In the end the point being made here is that what drove Alice’s Adventures in Wonderland and The Matrix to success were the philosophies behind them, and not the effective writing style or the expensive special effects.

4 comments

  1. As it’s said in the first part, Through the Looking Glass is acctually in the original Matrix. That hotel seen describes how Alice enters Wonderland in the sequel not the first. Neo starts off at the bottom with the black and white tiles which not only alludes to a chess board, but in the book Alice starts off playing with Dinah’s two kittens(one black and one white). She then ponders what it would be like on the other side of a mirror and climbs ontop of the fireplace mantle(Neo climbing the stairs of the hotel) to look into the mirror. She pokes at the mirror(which neo does in the movie) and finds that she can simply step through. It’s funny how you dont notice these things at first.


  2. Do you think that it has to do with being “new and fresh”? A huge part of the success of The Matrix was the innovative way in which it was filmed and edited along with the “surprise” portion of us all living in the “matrix”. After that idea was set in place in the first movie, it is hard to replicate the shock and awe of how different it was. Now that everybody knows we are living in the matrix and being down the rabbit hole, is it really as interesting. Is finding out if Neo really is the one as interesting as the initial discovery. The philosophy of the matrix actually gets more in depth in the second and third movies which I think loses some people because it’s too philosophical. Although, there is not many things cooler than the highway scene, has the newness worn off after the first? I personally think that it is less about the philosophy and more about the innovation and diminishing marginal utility (economic term).


  3. When things don’t stray too far from the original it is true that they retain the magic of the original but doesn’t it lose the creativity? When we have something that is very magical and we continue to ride off of the magic of the original there is only so far we can go. The true magic and genius is taking something well known and being able to draw it off in tangents. Something is magical because it can be applied to many different things and ideas however when we strain it completely with one idea the magic is lost. It’s like a bandwagon, when its rolling people jump on it however when it stops it stops. We keep fueling the bandwagon when we think about different things it relates too.

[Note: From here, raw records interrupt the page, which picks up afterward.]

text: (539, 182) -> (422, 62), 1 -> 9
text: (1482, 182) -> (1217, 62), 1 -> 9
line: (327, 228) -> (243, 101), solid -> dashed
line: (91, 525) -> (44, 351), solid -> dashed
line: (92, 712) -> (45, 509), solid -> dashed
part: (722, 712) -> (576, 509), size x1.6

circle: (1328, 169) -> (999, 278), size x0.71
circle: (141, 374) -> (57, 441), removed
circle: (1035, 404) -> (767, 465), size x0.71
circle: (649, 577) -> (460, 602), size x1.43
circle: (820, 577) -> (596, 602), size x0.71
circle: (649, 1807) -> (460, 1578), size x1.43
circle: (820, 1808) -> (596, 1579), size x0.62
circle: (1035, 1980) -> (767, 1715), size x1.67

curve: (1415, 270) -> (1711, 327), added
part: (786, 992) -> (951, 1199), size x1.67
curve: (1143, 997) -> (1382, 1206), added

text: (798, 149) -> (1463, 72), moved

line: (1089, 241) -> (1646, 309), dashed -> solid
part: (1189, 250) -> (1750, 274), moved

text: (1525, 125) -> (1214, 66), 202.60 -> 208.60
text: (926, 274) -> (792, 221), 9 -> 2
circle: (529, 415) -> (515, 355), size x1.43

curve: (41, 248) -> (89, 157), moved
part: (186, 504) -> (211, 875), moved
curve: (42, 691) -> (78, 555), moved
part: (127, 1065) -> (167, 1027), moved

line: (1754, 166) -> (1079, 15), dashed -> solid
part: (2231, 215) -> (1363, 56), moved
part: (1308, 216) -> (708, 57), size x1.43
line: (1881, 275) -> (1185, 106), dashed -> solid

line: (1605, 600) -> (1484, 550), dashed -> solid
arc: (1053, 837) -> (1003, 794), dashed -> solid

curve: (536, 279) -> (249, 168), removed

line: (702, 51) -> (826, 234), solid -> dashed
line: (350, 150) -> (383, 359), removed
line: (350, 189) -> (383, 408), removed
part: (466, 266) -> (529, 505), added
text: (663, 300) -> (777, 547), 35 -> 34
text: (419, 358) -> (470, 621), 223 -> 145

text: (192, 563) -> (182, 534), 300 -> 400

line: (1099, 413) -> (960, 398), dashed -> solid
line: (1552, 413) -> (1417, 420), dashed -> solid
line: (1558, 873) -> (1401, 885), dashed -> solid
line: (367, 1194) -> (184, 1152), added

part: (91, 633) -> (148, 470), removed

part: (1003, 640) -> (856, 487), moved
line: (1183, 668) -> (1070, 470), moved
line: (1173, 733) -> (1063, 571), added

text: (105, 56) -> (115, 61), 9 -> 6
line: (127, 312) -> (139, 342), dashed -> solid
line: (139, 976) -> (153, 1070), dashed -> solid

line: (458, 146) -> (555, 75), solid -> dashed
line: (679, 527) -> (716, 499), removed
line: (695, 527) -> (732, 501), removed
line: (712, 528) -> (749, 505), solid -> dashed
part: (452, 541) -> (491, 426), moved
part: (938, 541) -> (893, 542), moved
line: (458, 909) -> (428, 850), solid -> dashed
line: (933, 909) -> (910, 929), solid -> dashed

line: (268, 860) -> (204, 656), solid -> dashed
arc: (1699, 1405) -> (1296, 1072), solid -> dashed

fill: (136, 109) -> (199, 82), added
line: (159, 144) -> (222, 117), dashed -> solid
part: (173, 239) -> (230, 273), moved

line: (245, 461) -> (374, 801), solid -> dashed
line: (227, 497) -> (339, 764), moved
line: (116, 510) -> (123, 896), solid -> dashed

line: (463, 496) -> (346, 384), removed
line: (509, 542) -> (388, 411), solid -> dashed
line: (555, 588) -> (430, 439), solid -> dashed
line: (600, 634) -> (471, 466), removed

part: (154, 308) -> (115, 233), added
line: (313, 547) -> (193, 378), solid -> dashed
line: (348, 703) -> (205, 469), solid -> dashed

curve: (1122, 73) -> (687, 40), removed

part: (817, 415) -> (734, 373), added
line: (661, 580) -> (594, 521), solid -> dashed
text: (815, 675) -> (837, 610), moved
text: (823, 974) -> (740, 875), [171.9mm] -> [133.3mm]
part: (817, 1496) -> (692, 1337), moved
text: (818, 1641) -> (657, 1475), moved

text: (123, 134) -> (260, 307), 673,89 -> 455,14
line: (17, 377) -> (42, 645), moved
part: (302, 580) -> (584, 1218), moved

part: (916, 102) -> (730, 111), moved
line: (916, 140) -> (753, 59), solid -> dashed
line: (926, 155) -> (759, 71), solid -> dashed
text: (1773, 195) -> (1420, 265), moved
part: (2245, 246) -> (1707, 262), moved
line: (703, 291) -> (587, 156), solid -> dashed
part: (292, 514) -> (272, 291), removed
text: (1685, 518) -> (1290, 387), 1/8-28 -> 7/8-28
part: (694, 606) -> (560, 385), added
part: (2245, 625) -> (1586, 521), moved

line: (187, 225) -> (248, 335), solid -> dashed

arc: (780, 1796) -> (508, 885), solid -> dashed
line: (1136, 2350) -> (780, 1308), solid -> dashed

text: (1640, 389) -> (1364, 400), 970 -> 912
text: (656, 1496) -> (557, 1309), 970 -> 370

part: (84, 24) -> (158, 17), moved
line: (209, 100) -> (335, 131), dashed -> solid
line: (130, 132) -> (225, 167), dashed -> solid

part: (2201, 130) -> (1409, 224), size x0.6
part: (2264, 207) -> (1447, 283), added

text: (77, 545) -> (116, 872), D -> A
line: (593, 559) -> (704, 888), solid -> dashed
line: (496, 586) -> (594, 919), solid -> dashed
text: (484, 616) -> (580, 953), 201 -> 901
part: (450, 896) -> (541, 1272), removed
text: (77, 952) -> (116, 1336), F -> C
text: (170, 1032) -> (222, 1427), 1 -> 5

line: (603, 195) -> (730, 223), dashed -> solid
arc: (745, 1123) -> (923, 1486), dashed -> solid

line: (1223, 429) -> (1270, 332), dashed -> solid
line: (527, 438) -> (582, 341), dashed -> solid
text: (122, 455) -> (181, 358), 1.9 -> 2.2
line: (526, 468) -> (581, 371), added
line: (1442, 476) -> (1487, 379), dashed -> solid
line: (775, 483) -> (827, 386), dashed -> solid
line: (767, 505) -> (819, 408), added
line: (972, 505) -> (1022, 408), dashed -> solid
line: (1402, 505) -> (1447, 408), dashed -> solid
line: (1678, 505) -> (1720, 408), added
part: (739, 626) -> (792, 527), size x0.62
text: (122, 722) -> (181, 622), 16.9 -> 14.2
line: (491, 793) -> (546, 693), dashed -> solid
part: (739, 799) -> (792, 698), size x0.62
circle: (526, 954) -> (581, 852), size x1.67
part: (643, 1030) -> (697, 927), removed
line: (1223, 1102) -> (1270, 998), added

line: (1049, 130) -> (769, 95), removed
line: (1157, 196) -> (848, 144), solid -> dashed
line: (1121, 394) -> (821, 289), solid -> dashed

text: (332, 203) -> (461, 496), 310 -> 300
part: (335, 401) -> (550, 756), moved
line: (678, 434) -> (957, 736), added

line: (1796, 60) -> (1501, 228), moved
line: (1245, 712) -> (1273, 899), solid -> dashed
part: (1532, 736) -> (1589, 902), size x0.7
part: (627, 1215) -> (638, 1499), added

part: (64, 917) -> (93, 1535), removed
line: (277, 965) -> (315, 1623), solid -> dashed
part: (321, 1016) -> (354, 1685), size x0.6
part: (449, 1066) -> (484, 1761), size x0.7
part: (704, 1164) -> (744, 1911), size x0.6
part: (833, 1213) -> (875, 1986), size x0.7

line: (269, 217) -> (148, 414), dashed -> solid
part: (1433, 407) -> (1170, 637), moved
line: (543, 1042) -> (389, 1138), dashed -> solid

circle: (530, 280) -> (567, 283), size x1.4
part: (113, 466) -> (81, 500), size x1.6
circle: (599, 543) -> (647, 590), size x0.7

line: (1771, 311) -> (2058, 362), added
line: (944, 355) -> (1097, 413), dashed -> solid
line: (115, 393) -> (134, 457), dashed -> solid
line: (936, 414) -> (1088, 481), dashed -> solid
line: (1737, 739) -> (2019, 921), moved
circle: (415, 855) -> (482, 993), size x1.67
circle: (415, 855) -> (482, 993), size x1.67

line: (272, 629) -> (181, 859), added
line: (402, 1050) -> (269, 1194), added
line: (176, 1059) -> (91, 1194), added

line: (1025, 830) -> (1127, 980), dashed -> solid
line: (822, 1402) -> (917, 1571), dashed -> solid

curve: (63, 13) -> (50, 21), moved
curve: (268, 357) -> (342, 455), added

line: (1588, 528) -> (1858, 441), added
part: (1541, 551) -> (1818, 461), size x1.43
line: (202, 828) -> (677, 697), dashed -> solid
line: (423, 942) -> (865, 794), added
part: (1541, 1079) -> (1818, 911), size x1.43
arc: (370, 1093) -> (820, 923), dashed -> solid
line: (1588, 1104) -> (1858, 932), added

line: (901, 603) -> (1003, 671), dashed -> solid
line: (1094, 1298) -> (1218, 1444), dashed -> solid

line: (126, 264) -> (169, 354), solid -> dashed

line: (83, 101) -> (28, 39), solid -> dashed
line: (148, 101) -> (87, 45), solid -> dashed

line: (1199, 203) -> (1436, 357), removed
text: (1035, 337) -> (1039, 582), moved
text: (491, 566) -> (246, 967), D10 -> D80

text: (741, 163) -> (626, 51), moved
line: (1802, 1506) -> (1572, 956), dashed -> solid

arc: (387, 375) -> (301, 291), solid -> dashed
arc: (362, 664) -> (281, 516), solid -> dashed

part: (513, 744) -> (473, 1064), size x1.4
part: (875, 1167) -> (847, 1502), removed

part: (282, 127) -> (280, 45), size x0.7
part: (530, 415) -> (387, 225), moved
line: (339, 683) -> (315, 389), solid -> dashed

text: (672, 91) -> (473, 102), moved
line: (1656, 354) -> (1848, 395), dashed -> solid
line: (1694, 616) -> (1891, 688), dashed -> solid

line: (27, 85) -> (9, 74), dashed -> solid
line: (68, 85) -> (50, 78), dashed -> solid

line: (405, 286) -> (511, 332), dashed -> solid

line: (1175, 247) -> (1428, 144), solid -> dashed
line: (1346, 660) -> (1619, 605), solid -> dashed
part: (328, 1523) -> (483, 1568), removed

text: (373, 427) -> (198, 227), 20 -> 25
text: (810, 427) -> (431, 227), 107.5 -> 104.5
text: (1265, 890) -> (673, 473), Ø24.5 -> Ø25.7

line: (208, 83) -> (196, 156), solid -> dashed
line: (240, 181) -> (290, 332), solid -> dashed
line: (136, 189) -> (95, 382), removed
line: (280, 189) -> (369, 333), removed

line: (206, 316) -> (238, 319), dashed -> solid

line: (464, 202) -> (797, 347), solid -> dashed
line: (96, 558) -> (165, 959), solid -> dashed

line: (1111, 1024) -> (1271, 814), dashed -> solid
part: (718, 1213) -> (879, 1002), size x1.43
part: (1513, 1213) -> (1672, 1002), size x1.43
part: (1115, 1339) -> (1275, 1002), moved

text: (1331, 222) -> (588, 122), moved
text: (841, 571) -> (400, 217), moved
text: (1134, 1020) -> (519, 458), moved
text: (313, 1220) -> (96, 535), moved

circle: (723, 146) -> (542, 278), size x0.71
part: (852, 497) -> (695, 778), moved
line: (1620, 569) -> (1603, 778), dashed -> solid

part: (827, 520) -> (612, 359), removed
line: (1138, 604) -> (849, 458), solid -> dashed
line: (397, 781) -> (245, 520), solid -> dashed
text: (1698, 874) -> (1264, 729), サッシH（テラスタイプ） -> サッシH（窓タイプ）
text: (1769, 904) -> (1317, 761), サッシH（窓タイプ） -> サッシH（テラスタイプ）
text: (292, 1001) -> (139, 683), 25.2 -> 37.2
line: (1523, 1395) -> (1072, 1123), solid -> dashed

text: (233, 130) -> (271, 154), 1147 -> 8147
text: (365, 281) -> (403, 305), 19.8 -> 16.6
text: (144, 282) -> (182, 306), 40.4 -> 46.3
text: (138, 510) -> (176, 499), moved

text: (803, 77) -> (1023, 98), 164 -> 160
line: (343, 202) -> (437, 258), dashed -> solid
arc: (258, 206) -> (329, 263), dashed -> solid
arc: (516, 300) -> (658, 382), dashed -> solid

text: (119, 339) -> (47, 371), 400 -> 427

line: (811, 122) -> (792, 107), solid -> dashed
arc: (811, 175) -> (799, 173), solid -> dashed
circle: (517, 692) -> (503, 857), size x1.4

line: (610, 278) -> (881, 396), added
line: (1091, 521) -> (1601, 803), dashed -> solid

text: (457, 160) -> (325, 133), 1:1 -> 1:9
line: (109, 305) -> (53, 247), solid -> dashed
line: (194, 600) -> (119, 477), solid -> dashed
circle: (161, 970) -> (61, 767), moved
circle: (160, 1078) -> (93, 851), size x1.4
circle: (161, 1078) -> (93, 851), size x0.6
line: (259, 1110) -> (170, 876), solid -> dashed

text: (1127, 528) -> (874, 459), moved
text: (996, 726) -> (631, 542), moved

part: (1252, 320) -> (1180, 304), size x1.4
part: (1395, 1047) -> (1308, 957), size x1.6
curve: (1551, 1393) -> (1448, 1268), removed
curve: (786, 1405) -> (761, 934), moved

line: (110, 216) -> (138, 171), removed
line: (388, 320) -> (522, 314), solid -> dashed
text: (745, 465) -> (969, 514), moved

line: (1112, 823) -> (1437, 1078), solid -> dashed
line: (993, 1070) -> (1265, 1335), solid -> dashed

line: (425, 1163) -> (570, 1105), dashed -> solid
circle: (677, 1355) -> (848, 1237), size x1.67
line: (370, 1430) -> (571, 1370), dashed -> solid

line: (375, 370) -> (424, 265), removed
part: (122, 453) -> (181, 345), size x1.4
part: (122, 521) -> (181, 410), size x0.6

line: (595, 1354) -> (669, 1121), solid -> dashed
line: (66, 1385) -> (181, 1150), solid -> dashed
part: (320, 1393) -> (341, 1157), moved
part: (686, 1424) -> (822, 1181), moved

  4. I completely agree with what you say. Although the second and third Matrix movies were good, they were nowhere nearly as good as the first. The first movie put you through everything the main characters were going through. It had plot twists and great action blended into a reasonable package. The second and third movies were just excuses to blow things up. Although the second and third movies did give the audience many things to think about, they did not move the audience as much as the first. If the directors would have added a plot with a deeper real-world meaning to the last two trilogies, the Matrix Trilogy could have possibly been the best trilogy ever.